Several months ago I read a novel entitled The DaVinci Code. It was a good read, if a bit far-fetched, but then this was fiction, or so I thought. Only later did I learn the book’s author considered the plot historically plausible.

Recently, ABC presented a news special entitled, “Jesus, Mary and DaVinci.” Correspondent Elizabeth Vargas examined the premise of The DaVinci Code, namely, that Jesus was married to Mary Magdalene and fathered a child. Supposedly, a corrupt church suppressed this knowledge, but the story of Jesus’ “royal bloodline” was kept alive by a secret society that numbered Leonardo DaVinci among its members.

The DaVinci theorists do cite some interesting facts: (1) It was highly unusual for a Jewish rabbi like Jesus to be unmarried in the first century. True enough. (2) The “beloved disciple” in DaVinci’s masterpiece, “The Last Supper,” is quite feminine in appearance. I’m no expert on the appearance of youthful Renaissance men, such as DaVinci’s model for the painting, but I’ll concede the point. (3) The “woman” in the painting is Jesus’ wife, Mary Magdalene, a clue DaVinci left to reveal Jesus was married to his foremost disciple. It’s here I start to smile. Surely, someone is pulling my leg.

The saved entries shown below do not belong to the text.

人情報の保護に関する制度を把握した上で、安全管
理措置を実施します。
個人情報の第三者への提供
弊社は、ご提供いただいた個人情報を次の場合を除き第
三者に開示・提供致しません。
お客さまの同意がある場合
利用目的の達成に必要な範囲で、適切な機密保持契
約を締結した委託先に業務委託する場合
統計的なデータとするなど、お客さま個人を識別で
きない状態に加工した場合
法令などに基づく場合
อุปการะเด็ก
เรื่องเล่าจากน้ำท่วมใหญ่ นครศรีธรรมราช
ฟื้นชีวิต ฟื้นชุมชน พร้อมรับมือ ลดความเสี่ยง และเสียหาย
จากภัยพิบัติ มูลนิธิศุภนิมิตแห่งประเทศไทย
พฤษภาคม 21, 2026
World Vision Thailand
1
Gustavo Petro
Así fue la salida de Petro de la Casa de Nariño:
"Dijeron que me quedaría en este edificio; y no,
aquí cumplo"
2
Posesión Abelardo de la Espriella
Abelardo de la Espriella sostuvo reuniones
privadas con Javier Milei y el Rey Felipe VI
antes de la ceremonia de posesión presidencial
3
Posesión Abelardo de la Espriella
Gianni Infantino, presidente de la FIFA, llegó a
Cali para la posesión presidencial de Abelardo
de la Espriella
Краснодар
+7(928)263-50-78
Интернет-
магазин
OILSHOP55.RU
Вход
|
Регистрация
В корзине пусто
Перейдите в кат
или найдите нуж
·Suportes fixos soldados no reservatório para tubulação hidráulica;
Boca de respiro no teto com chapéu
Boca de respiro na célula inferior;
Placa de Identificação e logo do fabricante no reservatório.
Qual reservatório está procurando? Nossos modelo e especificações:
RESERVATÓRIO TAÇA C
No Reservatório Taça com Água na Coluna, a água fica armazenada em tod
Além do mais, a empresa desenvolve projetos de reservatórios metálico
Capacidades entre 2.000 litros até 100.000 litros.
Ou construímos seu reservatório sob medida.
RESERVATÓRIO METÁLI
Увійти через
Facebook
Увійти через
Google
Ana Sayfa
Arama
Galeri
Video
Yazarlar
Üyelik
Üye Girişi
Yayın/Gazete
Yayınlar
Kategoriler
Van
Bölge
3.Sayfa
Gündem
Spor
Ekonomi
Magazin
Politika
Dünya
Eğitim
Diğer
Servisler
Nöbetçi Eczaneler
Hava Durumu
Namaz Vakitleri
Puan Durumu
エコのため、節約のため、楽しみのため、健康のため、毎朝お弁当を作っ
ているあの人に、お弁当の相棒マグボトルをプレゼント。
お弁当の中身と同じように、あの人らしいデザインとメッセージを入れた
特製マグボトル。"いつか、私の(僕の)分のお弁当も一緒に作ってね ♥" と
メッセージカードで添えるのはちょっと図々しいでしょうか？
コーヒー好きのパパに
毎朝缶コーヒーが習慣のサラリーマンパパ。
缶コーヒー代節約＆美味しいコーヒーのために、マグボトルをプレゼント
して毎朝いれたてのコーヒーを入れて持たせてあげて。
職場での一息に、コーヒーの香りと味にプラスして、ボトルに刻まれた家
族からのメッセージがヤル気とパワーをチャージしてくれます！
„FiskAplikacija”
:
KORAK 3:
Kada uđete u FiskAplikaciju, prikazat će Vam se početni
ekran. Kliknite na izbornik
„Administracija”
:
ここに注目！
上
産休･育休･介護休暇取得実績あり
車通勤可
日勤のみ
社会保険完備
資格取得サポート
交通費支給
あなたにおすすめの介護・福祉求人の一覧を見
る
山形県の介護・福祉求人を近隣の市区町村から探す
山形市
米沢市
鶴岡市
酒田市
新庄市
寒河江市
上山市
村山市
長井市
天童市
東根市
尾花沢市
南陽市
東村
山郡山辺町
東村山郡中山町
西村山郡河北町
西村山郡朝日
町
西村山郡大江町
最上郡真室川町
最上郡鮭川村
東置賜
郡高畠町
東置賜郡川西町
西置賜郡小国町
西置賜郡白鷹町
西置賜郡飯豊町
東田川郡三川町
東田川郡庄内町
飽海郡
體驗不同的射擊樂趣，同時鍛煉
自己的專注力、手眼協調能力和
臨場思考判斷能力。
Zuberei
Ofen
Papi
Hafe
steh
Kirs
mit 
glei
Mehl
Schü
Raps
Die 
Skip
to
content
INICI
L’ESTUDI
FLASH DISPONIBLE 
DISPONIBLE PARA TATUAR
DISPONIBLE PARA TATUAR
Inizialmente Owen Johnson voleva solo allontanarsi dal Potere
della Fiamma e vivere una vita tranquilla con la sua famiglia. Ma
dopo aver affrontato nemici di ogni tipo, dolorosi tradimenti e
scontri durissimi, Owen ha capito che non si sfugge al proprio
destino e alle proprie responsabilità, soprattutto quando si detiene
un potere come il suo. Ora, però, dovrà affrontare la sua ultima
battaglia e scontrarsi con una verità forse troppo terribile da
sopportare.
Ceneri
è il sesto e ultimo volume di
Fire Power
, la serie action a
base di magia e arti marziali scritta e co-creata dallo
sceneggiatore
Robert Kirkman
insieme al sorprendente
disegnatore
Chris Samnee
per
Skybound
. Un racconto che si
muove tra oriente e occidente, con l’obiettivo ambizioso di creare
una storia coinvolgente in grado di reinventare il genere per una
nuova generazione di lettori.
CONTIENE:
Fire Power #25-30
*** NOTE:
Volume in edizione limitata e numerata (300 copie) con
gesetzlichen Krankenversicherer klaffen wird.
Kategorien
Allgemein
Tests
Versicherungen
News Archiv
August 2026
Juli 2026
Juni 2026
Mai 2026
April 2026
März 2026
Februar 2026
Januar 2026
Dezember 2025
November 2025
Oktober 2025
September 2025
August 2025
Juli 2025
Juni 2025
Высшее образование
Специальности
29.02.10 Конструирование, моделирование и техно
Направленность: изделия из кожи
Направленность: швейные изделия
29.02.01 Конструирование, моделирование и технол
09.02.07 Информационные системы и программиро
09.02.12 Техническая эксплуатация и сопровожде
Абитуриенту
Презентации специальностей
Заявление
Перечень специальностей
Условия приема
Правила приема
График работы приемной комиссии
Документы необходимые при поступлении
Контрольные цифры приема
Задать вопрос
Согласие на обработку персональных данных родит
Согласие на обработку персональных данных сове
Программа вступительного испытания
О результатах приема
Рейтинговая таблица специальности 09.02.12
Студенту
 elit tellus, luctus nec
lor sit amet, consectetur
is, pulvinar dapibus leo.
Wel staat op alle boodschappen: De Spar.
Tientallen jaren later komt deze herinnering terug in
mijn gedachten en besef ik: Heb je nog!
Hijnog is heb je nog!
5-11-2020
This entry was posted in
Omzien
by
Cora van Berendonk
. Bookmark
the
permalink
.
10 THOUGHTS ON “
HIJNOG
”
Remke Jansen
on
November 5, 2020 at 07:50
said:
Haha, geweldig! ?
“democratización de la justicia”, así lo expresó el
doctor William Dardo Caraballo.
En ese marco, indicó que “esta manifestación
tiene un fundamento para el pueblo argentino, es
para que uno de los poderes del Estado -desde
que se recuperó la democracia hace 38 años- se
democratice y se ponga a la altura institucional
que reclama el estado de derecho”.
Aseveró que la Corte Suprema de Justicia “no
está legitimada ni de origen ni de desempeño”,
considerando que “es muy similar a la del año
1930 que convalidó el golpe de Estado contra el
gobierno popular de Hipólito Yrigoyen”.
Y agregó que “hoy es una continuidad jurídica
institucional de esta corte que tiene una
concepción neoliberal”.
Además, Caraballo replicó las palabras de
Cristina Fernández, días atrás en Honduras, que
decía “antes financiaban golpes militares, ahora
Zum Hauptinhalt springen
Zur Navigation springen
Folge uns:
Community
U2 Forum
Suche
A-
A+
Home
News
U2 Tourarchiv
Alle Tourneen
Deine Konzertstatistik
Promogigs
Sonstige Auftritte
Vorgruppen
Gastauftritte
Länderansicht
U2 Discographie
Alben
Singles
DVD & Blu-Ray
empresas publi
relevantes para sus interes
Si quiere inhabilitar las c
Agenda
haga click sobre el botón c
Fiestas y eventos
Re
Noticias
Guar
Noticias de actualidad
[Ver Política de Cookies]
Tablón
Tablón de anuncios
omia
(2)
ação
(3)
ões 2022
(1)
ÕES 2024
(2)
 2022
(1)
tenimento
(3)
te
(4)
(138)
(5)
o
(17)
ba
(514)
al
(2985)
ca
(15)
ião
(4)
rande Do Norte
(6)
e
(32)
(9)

Had Jesus been married, the Gospels would have almost certainly noted this fact. Why? Because it was highly unusual for a young Jewish man in Jesus’ day to be unmarried. Biblical scholars speak of the “embarrassment factor” when sifting out historical fact from theological reflection in the Gospels. If something the church might find embarrassing appears in the Gospels, one can bet this is historical fact.

Otherwise, the Evangelists would have omitted the troublesome information. For example, Jesus’ singleness in a society where marriage was the norm no doubt raised eyebrows. Public relations would have been much easier were he married. Why, then, don’t the Gospels tell us Jesus was married? For one simple reason: He wasn’t.

The other major premise of The DaVinci Code is that Mary Magdalene’s preeminence as one of Jesus’ foremost disciples was suppressed by the church. There is some truth to this charge, if one is talking about the second, third or fourth centuries. However, in the New Testament proper, Magdalene’s importance is undisputed.

According to John’s Gospel, she is the first witness to Jesus’ resurrection—in a culture where a woman’s testimony was not admissible in court. That Jesus christened a woman, Mary Magdalene, as the first herald of his Easter triumph speaks volumes. If the church of the New Testament period was trying to silence that epoch-making event, it failed miserably.

The DaVinci Code is a fair read at the level of fiction. However, the notion that the New Testament failed in presenting the facts about Jesus, but for a $19.95 purchase of The DaVinci Code one can know the truth, strains belief. Such a claim makes for good marketing but bad theology.

Bob Setzer Jr. is pastor of First Baptist Church, Macon, Ga.